Youngstown Mayor John McNally said construction is moving along.
“We continue to move dirt onto the site to establish the proper elevations. I expect next month bids for the construction of a new 84 sewer line that will go on the back of the site from one end all the way over to the Covelli Centre,” McNally said.
JAC Management, the group that runs the Covelli Centre and brought the Zac Brown Band to Youngstown, will serve as managers for the project.
McNally said construction will be done by next year or early 2019, with concerts appearing there shortly after.
“Given the pace of how it’s going, I’m hoping that construction will be completed by the end of next summer, but I think, realistically depending on how the seasons and construction go, it could stretch into 2019 as well,” McNally said.
David Bozanich, finance director for Youngstown, said the project will cost about $8 million.
“We’re using a combination of Federal 108, which is a loan against our future block grant dollars, [and] we’re using utility money,” Bozanich said. “$4 million is coming from the federal funds, $2 million from our water [and] $2 million from our wastewater.”
Bozanich said the city will not be issuing any long-term debt from the project.
Michael McGiffin, events coordinator for Youngstown, said the amphitheater is being built to improve the quality of life for residents and visitors, economic development and to stimulate the downtown area.
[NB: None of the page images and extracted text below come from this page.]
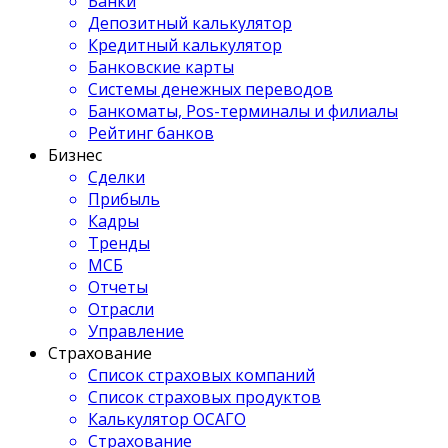
Банки
Депозитный калькулятор
Кредитный калькулятор
Банковские карты
Системы денежных переводов
Банкоматы, Pos-терминалы и филиалы
Рейтинг банков
Бизнес
Сделки
Прибыль
Кадры
Тренды
МСБ
Отчеты
Отрасли
Управление
Страхование
Список страховых компаний
Список страховых продуктов
Калькулятор ОСАГО
Страхование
“What the amphitheater will do is allow for people to compete and draw events in the second and third quarter,” McGiffin said. “A lot of events that go into arenas such as the Covelli Centre, whether they are concerts or shows, will only do indoor shows in the colder months so it’s a lot of outside venues that are able to buy acts and buy shows during warmer months.”
The amphitheater will save a lot of money on bringing concerts and events to the Mahoning Valley, McGiffin said.
McGiffin said this will be another mark of downtown Youngstown thriving again.
“We got over 2,000 people working in downtown on a regular basis. We have 12 new bars and restaurants that weren’t here 13 to 14 years ago and I’m in firm belief that we have already started making a comeback and we’re just continuing to work on it,” McGiffin said.